(What to produce):
Exactly the lines below from the one with "أسباب نفاد أو خصم جزء من الرصيد بالعدادات" up to and including the one with "أوراق عمل ذكية" make up the answer, with nothing else added.

══ Data under study ══

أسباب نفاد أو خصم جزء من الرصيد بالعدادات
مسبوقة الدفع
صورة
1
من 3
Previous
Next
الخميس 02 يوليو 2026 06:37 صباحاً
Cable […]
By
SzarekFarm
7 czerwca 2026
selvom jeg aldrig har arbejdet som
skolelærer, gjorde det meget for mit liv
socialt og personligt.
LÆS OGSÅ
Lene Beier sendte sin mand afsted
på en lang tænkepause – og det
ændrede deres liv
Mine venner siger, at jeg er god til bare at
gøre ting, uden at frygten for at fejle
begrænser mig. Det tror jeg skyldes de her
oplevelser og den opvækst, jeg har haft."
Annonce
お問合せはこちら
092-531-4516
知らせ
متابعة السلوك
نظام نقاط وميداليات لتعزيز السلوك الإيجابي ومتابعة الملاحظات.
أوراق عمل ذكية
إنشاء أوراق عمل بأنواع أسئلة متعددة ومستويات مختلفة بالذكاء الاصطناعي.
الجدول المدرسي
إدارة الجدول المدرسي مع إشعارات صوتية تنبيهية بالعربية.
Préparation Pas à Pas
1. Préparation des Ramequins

═══
══ Data under study ══

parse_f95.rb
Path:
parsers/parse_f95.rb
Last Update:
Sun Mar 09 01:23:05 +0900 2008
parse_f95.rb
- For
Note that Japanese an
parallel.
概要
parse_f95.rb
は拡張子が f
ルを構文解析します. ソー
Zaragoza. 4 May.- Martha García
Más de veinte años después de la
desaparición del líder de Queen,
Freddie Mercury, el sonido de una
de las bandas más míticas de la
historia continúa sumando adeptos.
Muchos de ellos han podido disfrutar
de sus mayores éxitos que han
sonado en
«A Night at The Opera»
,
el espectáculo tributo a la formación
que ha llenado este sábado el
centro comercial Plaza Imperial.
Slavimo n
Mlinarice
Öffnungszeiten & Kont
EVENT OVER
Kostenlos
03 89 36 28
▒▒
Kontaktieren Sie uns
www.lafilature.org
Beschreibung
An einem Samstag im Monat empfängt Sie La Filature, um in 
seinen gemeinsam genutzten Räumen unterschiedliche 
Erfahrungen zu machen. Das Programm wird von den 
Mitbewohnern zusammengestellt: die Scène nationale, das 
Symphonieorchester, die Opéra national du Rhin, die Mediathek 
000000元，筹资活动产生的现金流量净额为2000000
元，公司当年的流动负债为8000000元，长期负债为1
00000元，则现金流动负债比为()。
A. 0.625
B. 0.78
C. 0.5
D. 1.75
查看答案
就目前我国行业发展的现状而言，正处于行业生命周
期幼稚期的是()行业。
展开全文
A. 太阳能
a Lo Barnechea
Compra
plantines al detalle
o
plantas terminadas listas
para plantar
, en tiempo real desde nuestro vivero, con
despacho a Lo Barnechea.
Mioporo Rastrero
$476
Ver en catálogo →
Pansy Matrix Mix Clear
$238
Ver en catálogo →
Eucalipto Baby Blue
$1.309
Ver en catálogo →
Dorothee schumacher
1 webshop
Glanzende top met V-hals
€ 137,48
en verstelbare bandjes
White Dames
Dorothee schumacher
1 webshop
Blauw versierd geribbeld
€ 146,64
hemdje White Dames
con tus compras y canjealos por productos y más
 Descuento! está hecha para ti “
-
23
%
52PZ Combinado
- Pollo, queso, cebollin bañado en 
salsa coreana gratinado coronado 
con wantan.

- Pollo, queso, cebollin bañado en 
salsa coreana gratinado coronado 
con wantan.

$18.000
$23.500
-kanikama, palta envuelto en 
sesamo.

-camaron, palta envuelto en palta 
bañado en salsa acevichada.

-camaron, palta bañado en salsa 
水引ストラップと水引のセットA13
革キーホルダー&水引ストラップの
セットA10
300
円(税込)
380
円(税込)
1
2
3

═══

(Your solution):
أسباب نفاد أو خصم جزء من الرصيد بالعدادات
مسبوقة الدفع
صورة
1
من 3
Previous
Next
الخميس 02 يوليو 2026 06:37 صباحاً
Cable […]
By
SzarekFarm
7 czerwca 2026
selvom jeg aldrig har arbejdet som
skolelærer, gjorde det meget for mit liv
socialt og personligt.
LÆS OGSÅ
Lene Beier sendte sin mand afsted
på en lang tænkepause – og det
ændrede deres liv
Mine venner siger, at jeg er god til bare at
gøre ting, uden at frygten for at fejle
begrænser mig. Det tror jeg skyldes de her
oplevelser og den opvækst, jeg har haft."
Annonce
お問合せはこちら
092-531-4516
知らせ
متابعة السلوك
نظام نقاط وميداليات لتعزيز السلوك الإيجابي ومتابعة الملاحظات.
أوراق عمل ذكية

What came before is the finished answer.